地方債はすべて将来にも役立てるというのが前提になっており、地方団体には前者の借金ができないことになっておりますから、国の赤字国債と地方債は基本的に黒なっているわけです。また、国の経済対策などで、公共事業を増やすために、あとで一般財源で埋めあわせるから地方で借金しておいてくれというものがかなりあります。こうした点ははっきりさせておかないといけないと思います。

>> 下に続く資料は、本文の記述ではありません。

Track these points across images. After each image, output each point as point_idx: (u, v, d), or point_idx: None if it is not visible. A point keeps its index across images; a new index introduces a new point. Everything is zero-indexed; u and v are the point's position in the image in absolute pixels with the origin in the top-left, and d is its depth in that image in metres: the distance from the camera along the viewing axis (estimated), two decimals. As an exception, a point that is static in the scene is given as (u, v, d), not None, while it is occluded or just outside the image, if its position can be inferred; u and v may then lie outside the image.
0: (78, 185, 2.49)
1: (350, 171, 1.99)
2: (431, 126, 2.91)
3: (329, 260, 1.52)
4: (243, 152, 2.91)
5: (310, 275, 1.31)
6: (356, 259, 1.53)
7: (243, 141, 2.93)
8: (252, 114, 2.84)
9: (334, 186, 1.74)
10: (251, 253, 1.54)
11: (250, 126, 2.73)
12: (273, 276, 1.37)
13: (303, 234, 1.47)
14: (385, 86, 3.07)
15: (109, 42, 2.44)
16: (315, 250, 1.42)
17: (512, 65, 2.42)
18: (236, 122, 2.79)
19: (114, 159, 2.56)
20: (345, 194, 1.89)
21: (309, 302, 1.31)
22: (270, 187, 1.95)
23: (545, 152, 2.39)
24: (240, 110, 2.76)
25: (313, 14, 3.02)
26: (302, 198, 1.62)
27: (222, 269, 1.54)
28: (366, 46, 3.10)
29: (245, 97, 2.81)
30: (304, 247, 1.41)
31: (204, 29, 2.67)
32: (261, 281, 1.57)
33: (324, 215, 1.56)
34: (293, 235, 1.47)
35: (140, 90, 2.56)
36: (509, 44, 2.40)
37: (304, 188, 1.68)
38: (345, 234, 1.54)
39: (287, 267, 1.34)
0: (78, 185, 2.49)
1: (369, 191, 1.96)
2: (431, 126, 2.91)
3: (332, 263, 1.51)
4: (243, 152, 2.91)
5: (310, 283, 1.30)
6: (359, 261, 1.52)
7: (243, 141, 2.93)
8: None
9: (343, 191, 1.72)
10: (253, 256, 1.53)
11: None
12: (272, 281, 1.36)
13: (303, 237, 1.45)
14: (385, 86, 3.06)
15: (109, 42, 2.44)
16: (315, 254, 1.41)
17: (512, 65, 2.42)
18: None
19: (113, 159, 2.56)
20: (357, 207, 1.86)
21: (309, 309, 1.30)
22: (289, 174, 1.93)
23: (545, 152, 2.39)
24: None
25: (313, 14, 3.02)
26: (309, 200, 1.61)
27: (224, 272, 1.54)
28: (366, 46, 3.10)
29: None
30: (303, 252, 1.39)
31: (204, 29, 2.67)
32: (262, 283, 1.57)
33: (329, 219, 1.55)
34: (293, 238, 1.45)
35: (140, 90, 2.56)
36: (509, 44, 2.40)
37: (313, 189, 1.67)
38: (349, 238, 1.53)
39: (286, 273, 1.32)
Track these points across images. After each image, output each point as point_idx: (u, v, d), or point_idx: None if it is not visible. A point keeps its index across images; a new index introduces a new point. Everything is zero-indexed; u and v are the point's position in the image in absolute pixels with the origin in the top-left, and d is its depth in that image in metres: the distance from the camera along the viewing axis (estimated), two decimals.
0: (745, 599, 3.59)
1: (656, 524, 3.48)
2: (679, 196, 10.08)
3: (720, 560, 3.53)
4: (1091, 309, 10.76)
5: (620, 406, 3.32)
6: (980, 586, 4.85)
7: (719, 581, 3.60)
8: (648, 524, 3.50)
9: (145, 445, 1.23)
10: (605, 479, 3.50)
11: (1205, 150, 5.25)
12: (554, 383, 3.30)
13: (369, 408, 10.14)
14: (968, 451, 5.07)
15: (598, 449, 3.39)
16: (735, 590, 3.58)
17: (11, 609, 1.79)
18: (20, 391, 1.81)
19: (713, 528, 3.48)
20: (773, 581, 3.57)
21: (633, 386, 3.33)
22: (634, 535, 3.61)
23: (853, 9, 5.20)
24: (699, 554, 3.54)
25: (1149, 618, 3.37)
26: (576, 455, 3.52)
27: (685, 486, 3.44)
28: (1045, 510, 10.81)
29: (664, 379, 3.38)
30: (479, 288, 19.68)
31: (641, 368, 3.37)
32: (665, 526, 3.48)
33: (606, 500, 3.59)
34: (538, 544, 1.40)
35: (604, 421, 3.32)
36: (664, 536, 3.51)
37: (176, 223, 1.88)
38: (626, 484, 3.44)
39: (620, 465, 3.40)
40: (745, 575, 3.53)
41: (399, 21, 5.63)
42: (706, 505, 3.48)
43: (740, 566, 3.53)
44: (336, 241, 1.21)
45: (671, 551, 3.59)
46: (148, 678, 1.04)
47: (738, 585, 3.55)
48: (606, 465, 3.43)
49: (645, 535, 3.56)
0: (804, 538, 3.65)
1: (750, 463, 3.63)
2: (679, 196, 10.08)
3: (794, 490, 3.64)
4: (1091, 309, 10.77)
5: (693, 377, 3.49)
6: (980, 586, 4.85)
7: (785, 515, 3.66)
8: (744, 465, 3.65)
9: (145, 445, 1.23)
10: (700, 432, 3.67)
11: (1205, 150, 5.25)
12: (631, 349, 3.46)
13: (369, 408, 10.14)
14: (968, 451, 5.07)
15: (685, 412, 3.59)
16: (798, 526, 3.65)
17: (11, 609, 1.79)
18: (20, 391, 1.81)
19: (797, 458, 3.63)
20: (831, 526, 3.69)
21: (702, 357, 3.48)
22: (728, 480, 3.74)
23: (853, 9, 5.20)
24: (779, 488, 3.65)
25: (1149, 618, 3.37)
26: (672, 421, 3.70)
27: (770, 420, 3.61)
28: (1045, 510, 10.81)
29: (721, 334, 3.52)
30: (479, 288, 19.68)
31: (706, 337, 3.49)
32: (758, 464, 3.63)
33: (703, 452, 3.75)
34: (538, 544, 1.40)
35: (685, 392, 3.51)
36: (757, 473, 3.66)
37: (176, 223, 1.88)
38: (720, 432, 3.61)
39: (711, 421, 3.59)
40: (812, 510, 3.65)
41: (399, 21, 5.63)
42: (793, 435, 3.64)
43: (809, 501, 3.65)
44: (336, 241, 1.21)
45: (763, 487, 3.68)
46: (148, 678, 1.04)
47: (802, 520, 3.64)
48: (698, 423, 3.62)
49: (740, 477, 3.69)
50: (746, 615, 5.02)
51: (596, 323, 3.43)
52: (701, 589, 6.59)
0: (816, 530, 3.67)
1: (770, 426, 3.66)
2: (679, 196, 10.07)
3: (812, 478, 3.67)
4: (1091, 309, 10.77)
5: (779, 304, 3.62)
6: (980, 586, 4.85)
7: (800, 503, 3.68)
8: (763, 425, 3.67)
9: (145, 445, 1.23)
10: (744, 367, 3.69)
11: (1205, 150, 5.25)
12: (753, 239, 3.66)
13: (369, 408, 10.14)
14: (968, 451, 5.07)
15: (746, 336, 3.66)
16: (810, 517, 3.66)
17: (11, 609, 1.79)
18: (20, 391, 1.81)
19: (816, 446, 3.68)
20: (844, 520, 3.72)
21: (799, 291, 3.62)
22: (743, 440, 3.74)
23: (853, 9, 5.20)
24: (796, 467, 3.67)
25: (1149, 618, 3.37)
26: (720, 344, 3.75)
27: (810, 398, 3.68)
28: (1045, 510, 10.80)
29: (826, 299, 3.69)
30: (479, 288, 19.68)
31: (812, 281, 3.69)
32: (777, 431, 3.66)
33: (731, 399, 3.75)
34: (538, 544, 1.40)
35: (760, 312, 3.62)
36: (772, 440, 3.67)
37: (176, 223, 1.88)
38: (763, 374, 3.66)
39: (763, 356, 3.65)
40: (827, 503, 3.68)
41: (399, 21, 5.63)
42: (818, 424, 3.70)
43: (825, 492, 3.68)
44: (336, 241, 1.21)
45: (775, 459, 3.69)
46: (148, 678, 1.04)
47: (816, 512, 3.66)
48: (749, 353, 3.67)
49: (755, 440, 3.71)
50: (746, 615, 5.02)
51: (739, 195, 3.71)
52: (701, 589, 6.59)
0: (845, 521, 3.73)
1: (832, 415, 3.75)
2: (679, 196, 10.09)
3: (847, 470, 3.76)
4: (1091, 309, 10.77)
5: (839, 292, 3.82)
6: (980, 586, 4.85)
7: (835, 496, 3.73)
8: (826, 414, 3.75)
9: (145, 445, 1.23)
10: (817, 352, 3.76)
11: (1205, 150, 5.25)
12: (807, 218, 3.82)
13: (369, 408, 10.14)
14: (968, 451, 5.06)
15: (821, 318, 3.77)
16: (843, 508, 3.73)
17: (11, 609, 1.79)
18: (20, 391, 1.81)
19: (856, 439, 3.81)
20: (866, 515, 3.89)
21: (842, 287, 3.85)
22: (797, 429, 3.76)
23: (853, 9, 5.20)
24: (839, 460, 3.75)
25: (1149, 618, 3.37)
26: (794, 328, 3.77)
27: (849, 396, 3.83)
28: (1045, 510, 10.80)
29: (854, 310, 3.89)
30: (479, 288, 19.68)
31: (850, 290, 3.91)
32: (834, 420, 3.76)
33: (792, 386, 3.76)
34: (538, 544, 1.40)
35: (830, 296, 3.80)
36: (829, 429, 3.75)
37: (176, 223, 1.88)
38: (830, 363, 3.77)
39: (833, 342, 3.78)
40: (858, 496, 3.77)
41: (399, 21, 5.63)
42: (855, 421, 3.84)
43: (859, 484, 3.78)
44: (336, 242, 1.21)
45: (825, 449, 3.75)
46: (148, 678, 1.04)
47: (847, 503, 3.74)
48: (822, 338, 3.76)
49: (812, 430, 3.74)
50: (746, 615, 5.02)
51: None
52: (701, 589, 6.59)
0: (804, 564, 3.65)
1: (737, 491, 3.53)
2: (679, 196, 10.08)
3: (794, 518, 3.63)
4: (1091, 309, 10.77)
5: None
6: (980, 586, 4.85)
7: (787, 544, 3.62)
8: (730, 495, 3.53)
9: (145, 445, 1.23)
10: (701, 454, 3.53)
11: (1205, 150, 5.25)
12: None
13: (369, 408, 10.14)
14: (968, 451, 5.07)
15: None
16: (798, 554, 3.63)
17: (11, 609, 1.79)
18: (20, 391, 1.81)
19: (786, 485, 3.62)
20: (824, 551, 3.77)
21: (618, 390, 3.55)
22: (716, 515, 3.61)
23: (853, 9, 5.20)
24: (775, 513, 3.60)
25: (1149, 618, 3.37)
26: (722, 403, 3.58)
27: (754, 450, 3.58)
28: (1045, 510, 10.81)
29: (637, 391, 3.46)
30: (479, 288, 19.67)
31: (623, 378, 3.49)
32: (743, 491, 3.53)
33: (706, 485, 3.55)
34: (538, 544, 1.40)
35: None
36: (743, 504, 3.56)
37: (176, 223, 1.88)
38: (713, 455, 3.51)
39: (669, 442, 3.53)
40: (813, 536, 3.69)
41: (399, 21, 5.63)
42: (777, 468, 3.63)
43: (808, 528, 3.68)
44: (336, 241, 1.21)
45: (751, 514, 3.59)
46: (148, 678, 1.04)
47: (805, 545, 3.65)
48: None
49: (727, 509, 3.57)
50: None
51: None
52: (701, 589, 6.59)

また、人件費についても、とにかく減らせというのは行き過ぎです。減らすべき人件費は内部管理のための人件費であって、ケースワーカーや学校の先生、看護婦さんなどの人件費は事業費と同じ性質を持っており、そのあたりはきめ細かく議論すべきだと思うのです。
川島
もう一つ野中町長から徴税の問題について問題提起がございました。橋本総理も徴税の一本化ということを提唱されておられますが、国で議論している徴税の一元化は、徴税事務を国に一本化しようというものです。これに対し、野中町長のお考えは、地方がまとめて徴税し、仕事量に応じて国と地方の取り分を定め、地方から国に国のとり分を納めるような仕組みというように受け取っていいのかと思います。小幡先生、この点については、どのような問題があるのでしょうか。
小幡
中国などが地方で税を集めるという方式を取っているという話は聞いております。今、行革会議で議論されておりますのは、大蔵省から分離した国税庁が徴税事務をまとめて行うほうが効率的であるという議論です。